В апреле 1820 года командиром лейб-гвардии Семёновского полка был назначен полковник Фёдор Ефимович Шварц (1783–1869). Это был офицер педантичный и строгий до жестокости. Сам он нёс службу, не считаясь со временем, можно сказать, работал на износ, хотя такая работа не лучшая характеристика для офицера. Ведь неумение построить свой служебный день отражается и на подчинённых, которые лишаются вполне заслуженного отдыха. А ведь полк был не простой – полк лейб-гвардии. То есть и личный состав несколько иной, нежели в линейных армейских полках.

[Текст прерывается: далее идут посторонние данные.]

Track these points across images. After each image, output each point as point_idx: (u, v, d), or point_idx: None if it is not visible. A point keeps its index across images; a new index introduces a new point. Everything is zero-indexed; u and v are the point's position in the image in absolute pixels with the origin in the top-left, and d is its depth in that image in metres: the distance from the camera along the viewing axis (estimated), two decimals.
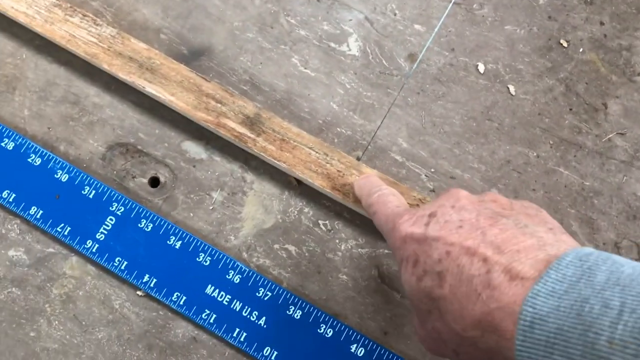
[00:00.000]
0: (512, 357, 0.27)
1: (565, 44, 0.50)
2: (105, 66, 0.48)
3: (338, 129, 0.49)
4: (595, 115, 0.49)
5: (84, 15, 0.49)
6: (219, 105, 0.48)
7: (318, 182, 0.46)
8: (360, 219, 0.48)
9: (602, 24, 0.51)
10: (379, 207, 0.39)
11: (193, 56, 0.51)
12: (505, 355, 0.28)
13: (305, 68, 0.50)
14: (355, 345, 0.45)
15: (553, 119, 0.49)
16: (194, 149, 0.49)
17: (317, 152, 0.47)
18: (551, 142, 0.49)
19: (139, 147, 0.49)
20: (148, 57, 0.49)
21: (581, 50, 0.50)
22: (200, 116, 0.47)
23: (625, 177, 0.48)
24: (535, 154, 0.49)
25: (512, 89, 0.50)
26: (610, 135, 0.49)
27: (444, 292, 0.31)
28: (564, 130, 0.49)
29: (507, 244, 0.29)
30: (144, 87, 0.48)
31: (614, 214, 0.47)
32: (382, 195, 0.40)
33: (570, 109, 0.49)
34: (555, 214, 0.47)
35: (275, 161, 0.46)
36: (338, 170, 0.46)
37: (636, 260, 0.46)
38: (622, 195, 0.48)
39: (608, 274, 0.26)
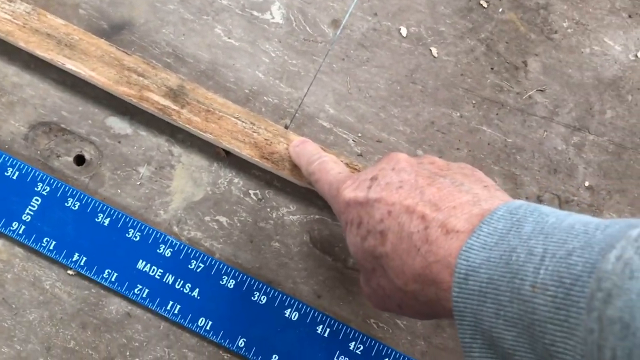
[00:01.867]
0: (449, 307, 0.28)
1: (485, 5, 0.51)
2: (21, 44, 0.47)
3: (265, 98, 0.49)
4: (516, 74, 0.50)
5: None
6: (141, 78, 0.47)
7: (246, 152, 0.46)
8: (290, 187, 0.48)
9: None
10: (321, 175, 0.40)
11: (114, 31, 0.50)
12: (443, 306, 0.29)
13: (229, 38, 0.50)
14: (289, 310, 0.46)
15: (475, 79, 0.50)
16: (118, 124, 0.49)
17: (243, 122, 0.47)
18: (474, 102, 0.50)
19: (63, 125, 0.48)
20: (66, 32, 0.48)
21: (500, 10, 0.51)
22: (123, 90, 0.47)
23: (545, 133, 0.49)
24: (458, 114, 0.50)
25: (434, 51, 0.50)
26: (531, 93, 0.50)
27: (386, 250, 0.32)
28: (486, 90, 0.50)
29: (444, 201, 0.30)
30: (63, 64, 0.47)
31: (536, 168, 0.49)
32: (323, 163, 0.41)
33: (492, 69, 0.50)
34: None
35: (201, 133, 0.46)
36: (265, 139, 0.47)
37: None
38: (543, 150, 0.49)
39: (534, 224, 0.27)
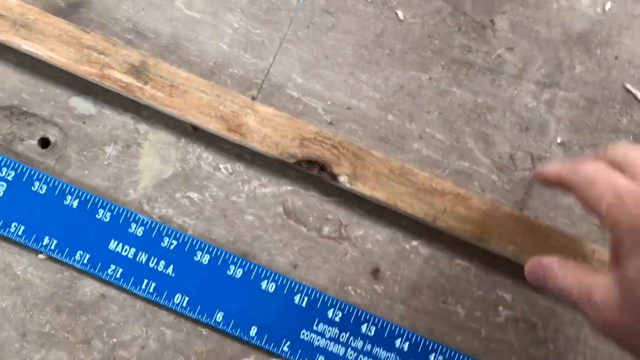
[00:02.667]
0: None
1: None
2: None
3: (230, 70, 0.48)
4: (484, 33, 0.50)
5: None
6: (102, 56, 0.46)
7: (213, 126, 0.45)
8: (261, 160, 0.47)
9: None
10: (602, 177, 0.34)
11: (71, 9, 0.49)
12: None
13: (190, 10, 0.49)
14: (265, 282, 0.46)
15: (443, 40, 0.49)
16: (82, 104, 0.47)
17: (208, 95, 0.46)
18: (442, 64, 0.49)
19: (24, 108, 0.47)
20: (21, 13, 0.46)
21: None
22: (84, 70, 0.46)
23: (515, 91, 0.49)
24: (427, 77, 0.49)
25: (400, 14, 0.49)
26: (499, 51, 0.49)
27: None
28: (454, 51, 0.49)
29: None
30: (20, 45, 0.46)
31: (507, 127, 0.48)
32: (603, 167, 0.35)
33: (459, 29, 0.50)
34: (451, 133, 0.48)
35: (167, 108, 0.45)
36: (232, 111, 0.46)
37: (530, 169, 0.48)
38: (514, 108, 0.49)
39: None
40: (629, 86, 0.49)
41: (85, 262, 0.45)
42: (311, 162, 0.45)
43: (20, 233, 0.45)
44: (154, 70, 0.46)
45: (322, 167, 0.45)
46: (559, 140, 0.48)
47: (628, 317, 0.31)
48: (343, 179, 0.45)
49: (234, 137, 0.45)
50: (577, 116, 0.49)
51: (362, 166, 0.45)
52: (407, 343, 0.45)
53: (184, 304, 0.45)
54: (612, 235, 0.33)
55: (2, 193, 0.45)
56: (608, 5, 0.50)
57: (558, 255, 0.39)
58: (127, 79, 0.46)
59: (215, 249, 0.46)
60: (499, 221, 0.45)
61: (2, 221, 0.45)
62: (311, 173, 0.45)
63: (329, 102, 0.48)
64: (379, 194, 0.45)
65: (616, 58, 0.49)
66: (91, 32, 0.46)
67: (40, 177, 0.46)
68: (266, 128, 0.45)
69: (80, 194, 0.46)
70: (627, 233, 0.31)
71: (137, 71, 0.46)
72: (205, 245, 0.46)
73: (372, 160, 0.45)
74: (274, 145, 0.45)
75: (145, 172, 0.47)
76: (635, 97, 0.49)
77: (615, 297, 0.32)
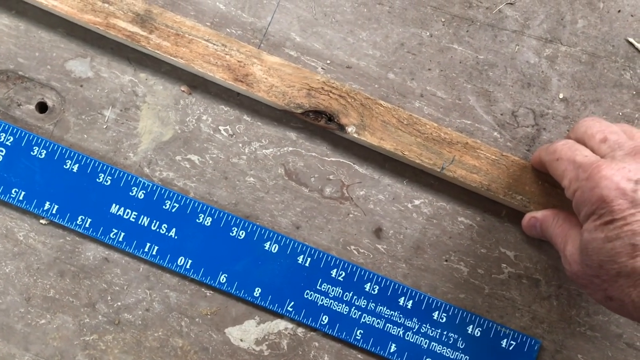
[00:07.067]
0: None
1: None
2: None
3: (228, 30, 0.48)
4: None
5: None
6: (106, 5, 0.45)
7: (219, 75, 0.45)
8: (261, 121, 0.47)
9: None
10: (564, 154, 0.38)
11: None
12: None
13: None
14: (268, 243, 0.46)
15: None
16: (79, 67, 0.47)
17: (214, 44, 0.45)
18: (443, 20, 0.48)
19: (20, 72, 0.47)
20: None
21: None
22: (88, 19, 0.45)
23: (517, 47, 0.48)
24: (428, 34, 0.48)
25: None
26: (500, 7, 0.49)
27: (634, 264, 0.32)
28: (455, 6, 0.49)
29: None
30: None
31: (509, 84, 0.48)
32: (569, 143, 0.39)
33: None
34: (453, 91, 0.48)
35: (172, 57, 0.45)
36: (238, 61, 0.45)
37: (532, 125, 0.48)
38: (515, 64, 0.48)
39: None
40: (631, 40, 0.48)
41: (87, 226, 0.45)
42: (318, 113, 0.45)
43: (21, 198, 0.45)
44: (159, 19, 0.45)
45: (330, 117, 0.45)
46: (561, 96, 0.48)
47: (586, 270, 0.36)
48: (351, 129, 0.44)
49: (240, 88, 0.45)
50: (579, 71, 0.48)
51: (370, 116, 0.45)
52: (410, 301, 0.46)
53: (188, 266, 0.45)
54: (573, 205, 0.37)
55: (1, 158, 0.45)
56: None
57: (563, 204, 0.44)
58: (133, 28, 0.45)
59: (218, 211, 0.46)
60: (507, 171, 0.45)
61: (2, 187, 0.45)
62: (318, 124, 0.45)
63: (328, 61, 0.48)
64: (387, 144, 0.45)
65: (619, 11, 0.49)
66: None
67: (39, 141, 0.46)
68: (273, 78, 0.45)
69: (80, 158, 0.46)
70: (581, 203, 0.35)
71: (142, 20, 0.45)
72: (207, 208, 0.46)
73: (380, 110, 0.45)
74: (281, 95, 0.45)
75: (145, 135, 0.47)
76: (638, 50, 0.48)
77: (578, 253, 0.36)
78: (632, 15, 0.49)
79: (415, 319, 0.45)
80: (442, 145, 0.45)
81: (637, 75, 0.48)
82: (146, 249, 0.45)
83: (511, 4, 0.49)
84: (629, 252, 0.32)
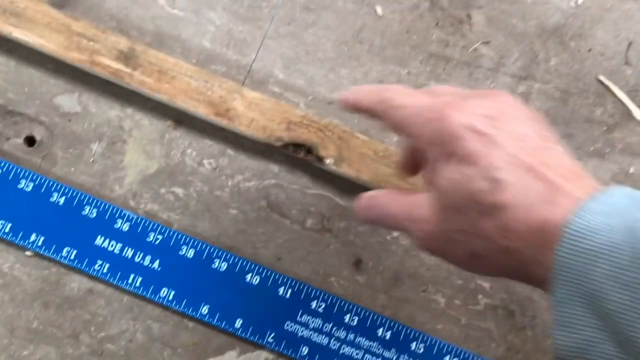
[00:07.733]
0: (542, 262, 0.28)
1: None
2: None
3: (213, 67, 0.49)
4: (461, 27, 0.51)
5: None
6: (92, 43, 0.47)
7: (201, 110, 0.46)
8: (244, 154, 0.48)
9: None
10: (404, 100, 0.35)
11: (56, 6, 0.49)
12: (533, 262, 0.29)
13: (173, 8, 0.50)
14: (250, 275, 0.47)
15: (421, 35, 0.50)
16: (67, 102, 0.48)
17: (196, 80, 0.47)
18: (421, 58, 0.50)
19: (9, 107, 0.48)
20: (11, 1, 0.47)
21: None
22: (74, 56, 0.46)
23: (492, 84, 0.50)
24: (406, 71, 0.50)
25: (379, 10, 0.50)
26: (476, 45, 0.51)
27: (501, 200, 0.30)
28: (432, 45, 0.50)
29: (560, 168, 0.30)
30: (10, 33, 0.46)
31: None
32: (402, 89, 0.36)
33: (437, 24, 0.51)
34: None
35: (155, 94, 0.46)
36: (220, 96, 0.47)
37: None
38: None
39: None
40: (602, 78, 0.50)
41: (72, 258, 0.46)
42: (297, 145, 0.46)
43: (7, 230, 0.46)
44: (143, 56, 0.47)
45: (309, 150, 0.46)
46: None
47: (444, 226, 0.32)
48: (329, 161, 0.46)
49: (221, 122, 0.46)
50: (552, 108, 0.50)
51: (347, 148, 0.46)
52: (389, 332, 0.46)
53: (170, 298, 0.46)
54: (421, 153, 0.34)
55: None
56: None
57: None
58: (117, 65, 0.46)
59: (200, 243, 0.47)
60: None
61: None
62: (297, 156, 0.46)
63: (310, 97, 0.49)
64: (365, 176, 0.46)
65: (589, 50, 0.51)
66: (80, 19, 0.47)
67: (26, 174, 0.47)
68: (253, 112, 0.46)
69: (66, 191, 0.47)
70: (430, 146, 0.32)
71: (126, 57, 0.46)
72: (190, 240, 0.47)
73: (357, 143, 0.46)
74: (261, 128, 0.46)
75: (131, 168, 0.48)
76: (608, 88, 0.50)
77: (432, 210, 0.33)
78: (601, 55, 0.51)
79: (393, 349, 0.46)
80: (418, 177, 0.46)
81: (608, 112, 0.50)
82: (130, 280, 0.46)
83: (486, 43, 0.51)
84: (489, 187, 0.30)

Постоянными разносами, делаемыми в грубой и оскорбительной форме, он с первых дней подорвал свой авторитет командира и добился, что его возненавидели не только нижние чины, но и офицеры полка, которые должны были бы составлять его опору в службе. А когда рота его величества 17 октября 1820 года была назначена вопреки порядку и правилам в караул без положенного для заступления отдыха, солдаты и унтер-офицеры собрались на некоторое подобие митинга. Прибежал командир роты, пытался решить дело сначала приказом, затем даже убеждениями, но это не помогло. Но плетью обуха не перешибёшь. Всю роту в полном составе отправили в казематы Петропавловской крепости. Слух о том мгновенно распространился по всем подразделениям полка. Началось всеобщее неповиновение. До вооружённого противостояния дело не дошло, но солдат, унтер-офицеров, да и некоторых офицеров полка тоже отправили в Петропавловскую крепость. А поскольку для такого количества арестантов просто мест в казематах не хватило, то все роты, кроме роты-зачинщицы, вскоре переправили в Финляндские крепости.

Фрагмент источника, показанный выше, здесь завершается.